_WORK REQUEST A:_ In the notes on routines, what is the most important reason to create a routine?
_WORK REQUEST B:_ Render the records as a JSON list of strings, one string per line and blank lines left out, starting at the beginning of the records and ending at the line that contains "npm install web3".

Chapter 7. High-Quality Routines

  • Introduction
    • Routine – is a method callable for a single purpose.
    • (See example of bad routine)
  • 7.1 Valid reason to create a routine
    • Create routine in order to
      • reduce complexity (e.g. extraction of a method) (the most important reason) (even if it is two or three lines!)
      • give a name to abstraction
      • avoid duplicates
      • hide sequences (e.g. PopStack() for getting top and decrementing topStack variable).
  • 7.2 Design at the Routine level
    • Aim for as cohesive routines as possible (Cosine() is more cohesive than CosineAndTan())
    • Write routines that do one and only one operation (functional cohesion).
    • There are the following acceptable cohesive procedures: functional, sequential, communicational and temporal cohesion. (???) There are unacceptable cohesion of routines. (???) (TODO: check this).
  • 7.3 Good routines names.
    • Describe priciesly what it does
    • Avoid meaningless names
    • Describe what function returns
    • Use verb for what procedure does on objects. Don’t use object names: it’s passed to procedure.
  • 7.4 Routines length
    • Consider not to write long routines (less important then other complexities such as number of variables and other)
  • 7.5 How to use routing parameters
    • … (order, types and other)

_RECORDS SHOWN:_

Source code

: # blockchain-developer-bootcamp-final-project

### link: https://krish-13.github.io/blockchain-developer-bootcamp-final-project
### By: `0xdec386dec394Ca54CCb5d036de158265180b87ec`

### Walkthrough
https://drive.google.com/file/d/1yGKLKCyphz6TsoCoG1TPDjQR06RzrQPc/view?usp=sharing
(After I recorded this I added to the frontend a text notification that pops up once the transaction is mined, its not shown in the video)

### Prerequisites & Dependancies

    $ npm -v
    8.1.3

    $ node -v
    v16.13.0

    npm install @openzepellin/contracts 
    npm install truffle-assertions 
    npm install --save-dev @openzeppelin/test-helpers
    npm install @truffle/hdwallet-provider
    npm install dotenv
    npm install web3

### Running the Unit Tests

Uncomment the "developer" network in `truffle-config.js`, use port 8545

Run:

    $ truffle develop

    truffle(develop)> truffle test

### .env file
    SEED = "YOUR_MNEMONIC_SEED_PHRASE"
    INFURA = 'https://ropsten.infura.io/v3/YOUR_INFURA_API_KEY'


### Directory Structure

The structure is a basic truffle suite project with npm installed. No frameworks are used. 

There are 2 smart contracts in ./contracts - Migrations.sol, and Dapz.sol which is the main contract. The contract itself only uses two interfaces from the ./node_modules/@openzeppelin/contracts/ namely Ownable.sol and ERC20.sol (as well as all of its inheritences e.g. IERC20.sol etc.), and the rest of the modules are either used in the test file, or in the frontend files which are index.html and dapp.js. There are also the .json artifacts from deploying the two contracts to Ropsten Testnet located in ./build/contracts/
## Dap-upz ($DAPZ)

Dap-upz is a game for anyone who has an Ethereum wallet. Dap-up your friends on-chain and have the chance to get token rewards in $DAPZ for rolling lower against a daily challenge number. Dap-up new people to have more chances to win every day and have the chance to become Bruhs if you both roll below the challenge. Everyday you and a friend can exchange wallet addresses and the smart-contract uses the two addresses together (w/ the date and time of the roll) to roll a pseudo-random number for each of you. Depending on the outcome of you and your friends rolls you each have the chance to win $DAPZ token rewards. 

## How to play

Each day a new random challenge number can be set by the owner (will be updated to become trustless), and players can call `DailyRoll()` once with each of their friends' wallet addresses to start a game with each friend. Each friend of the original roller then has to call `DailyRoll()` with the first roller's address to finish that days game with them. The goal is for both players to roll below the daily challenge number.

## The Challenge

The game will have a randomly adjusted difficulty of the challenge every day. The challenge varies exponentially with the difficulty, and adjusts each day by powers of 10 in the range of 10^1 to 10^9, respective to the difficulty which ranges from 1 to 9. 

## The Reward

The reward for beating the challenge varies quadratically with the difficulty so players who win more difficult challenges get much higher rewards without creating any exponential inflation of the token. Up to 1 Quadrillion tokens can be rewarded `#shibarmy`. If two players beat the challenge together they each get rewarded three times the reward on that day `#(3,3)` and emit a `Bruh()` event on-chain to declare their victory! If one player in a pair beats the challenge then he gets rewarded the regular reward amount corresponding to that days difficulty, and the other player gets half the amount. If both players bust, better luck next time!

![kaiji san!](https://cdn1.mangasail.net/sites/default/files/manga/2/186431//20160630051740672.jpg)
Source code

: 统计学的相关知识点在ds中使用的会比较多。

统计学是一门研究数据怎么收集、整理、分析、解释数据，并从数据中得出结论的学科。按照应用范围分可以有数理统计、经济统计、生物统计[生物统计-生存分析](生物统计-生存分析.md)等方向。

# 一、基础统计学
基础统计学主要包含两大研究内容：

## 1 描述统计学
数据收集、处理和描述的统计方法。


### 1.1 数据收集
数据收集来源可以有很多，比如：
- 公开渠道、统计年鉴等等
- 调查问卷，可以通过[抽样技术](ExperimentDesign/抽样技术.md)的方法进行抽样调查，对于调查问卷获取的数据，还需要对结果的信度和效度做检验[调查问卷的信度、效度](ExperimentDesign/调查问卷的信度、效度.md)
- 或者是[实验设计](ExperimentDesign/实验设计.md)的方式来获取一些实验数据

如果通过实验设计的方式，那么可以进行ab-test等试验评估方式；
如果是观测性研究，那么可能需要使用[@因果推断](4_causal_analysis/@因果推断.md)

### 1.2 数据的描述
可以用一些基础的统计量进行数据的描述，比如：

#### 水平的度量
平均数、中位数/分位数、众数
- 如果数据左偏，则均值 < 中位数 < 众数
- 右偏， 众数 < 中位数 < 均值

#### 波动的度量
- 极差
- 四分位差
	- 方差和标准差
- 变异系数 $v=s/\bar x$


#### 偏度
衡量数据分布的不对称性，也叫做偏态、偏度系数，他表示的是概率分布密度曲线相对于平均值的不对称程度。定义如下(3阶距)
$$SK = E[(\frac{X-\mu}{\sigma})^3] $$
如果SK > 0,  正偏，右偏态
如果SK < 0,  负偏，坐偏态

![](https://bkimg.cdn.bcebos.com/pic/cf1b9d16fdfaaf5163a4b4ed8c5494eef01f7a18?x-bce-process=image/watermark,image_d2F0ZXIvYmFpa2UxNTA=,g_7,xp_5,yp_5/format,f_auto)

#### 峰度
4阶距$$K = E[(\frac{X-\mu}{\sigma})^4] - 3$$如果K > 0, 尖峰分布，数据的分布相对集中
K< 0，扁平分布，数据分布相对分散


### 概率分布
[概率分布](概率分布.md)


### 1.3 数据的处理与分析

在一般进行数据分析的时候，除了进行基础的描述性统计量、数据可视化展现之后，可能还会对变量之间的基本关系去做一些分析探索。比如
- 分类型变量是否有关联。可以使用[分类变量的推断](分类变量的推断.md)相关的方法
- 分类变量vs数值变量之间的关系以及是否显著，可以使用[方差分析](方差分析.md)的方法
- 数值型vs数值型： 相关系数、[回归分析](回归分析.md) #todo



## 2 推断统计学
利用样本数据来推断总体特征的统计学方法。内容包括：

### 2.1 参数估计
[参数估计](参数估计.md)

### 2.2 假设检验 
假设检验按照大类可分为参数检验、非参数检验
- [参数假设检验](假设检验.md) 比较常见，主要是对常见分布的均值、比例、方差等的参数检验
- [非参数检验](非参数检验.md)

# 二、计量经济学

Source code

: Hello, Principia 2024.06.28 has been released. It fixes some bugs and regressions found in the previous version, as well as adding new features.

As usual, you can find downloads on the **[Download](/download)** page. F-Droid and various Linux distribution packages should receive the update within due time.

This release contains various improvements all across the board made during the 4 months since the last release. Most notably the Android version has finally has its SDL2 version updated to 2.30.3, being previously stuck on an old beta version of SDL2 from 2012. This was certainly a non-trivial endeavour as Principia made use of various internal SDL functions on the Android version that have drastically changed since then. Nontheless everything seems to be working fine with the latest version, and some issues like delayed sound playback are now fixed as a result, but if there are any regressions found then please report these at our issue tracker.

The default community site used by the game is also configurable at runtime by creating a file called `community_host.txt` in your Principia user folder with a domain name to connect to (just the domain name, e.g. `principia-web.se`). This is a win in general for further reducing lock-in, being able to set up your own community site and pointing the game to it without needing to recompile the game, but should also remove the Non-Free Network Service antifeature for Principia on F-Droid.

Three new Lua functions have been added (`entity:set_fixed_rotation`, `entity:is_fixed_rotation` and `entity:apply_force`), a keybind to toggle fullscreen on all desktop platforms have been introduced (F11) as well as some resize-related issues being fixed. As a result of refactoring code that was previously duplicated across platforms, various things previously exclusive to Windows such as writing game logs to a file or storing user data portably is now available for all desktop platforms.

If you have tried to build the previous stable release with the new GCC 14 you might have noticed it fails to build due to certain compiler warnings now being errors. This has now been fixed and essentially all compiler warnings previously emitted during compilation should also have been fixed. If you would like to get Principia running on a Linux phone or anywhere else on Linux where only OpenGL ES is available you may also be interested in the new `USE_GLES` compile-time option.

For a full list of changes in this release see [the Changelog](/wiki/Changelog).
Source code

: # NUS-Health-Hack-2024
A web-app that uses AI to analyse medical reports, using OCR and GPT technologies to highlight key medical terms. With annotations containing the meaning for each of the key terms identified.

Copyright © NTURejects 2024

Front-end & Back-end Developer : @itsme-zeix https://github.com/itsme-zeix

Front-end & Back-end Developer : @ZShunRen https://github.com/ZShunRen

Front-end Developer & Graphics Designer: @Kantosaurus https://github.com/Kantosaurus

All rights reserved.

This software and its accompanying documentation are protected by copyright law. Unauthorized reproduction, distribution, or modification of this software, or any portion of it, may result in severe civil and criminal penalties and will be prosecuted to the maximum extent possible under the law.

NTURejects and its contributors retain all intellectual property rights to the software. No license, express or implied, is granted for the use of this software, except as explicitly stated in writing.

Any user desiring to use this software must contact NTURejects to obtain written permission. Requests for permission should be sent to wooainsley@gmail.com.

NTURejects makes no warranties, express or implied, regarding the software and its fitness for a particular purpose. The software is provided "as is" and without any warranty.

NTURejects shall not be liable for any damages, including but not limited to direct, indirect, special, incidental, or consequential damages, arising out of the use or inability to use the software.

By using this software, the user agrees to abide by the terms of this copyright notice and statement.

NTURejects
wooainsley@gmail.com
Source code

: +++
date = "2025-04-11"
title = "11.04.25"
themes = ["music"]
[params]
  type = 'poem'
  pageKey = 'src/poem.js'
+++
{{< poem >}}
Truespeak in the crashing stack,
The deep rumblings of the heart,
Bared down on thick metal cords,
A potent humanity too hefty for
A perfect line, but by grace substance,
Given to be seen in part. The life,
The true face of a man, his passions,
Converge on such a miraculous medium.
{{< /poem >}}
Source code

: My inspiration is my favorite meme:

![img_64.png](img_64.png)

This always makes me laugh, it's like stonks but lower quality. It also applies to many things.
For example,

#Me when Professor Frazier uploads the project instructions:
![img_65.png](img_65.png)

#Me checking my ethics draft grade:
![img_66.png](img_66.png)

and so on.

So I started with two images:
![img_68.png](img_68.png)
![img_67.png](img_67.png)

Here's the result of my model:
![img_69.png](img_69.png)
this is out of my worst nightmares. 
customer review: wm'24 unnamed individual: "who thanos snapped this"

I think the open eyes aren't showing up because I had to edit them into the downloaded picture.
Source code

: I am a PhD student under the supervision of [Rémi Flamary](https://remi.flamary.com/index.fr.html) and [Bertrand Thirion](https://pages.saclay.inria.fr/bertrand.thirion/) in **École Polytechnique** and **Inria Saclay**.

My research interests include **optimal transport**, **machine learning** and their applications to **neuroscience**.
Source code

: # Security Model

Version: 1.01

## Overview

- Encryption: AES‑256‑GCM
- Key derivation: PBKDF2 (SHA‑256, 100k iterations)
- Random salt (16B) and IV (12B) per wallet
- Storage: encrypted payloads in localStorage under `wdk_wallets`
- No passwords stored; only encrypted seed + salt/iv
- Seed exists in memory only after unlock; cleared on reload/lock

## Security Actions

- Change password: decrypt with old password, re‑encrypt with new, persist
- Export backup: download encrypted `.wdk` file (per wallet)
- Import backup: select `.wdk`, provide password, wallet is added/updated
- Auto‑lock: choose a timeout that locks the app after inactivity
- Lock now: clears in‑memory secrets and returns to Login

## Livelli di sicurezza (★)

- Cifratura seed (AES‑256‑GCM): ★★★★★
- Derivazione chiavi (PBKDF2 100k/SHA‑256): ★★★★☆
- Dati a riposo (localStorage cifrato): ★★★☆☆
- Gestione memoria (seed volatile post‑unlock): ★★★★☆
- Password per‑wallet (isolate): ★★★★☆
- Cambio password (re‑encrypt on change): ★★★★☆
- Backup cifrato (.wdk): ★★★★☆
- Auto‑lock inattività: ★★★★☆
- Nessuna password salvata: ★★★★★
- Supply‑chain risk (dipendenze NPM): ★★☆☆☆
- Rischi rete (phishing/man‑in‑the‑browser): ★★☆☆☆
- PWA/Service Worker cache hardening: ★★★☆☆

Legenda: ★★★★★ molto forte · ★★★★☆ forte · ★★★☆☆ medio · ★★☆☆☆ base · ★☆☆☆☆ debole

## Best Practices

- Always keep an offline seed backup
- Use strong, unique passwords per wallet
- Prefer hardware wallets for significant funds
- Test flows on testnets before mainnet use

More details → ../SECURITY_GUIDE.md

_REPLY A:_ To reduce complexity.

_REPLY B:_
[
  "Source code",
  ": # blockchain-developer-bootcamp-final-project",
  "### link: https://krish-13.github.io/blockchain-developer-bootcamp-final-project",
  "### By: `0xdec386dec394Ca54CCb5d036de158265180b87ec`",
  "### Walkthrough",
  "https://drive.google.com/file/d/1yGKLKCyphz6TsoCoG1TPDjQR06RzrQPc/view?usp=sharing",
  "(After I recorded this I added to the frontend a text notification that pops up once the transaction is mined, its not shown in the video)",
  "### Prerequisites & Dependancies",
  "    $ npm -v",
  "    8.1.3",
  "    $ node -v",
  "    v16.13.0",
  "    npm install @openzepellin/contracts ",
  "    npm install truffle-assertions ",
  "    npm install --save-dev @openzeppelin/test-helpers",
  "    npm install @truffle/hdwallet-provider",
  "    npm install dotenv",
  "    npm install web3"
]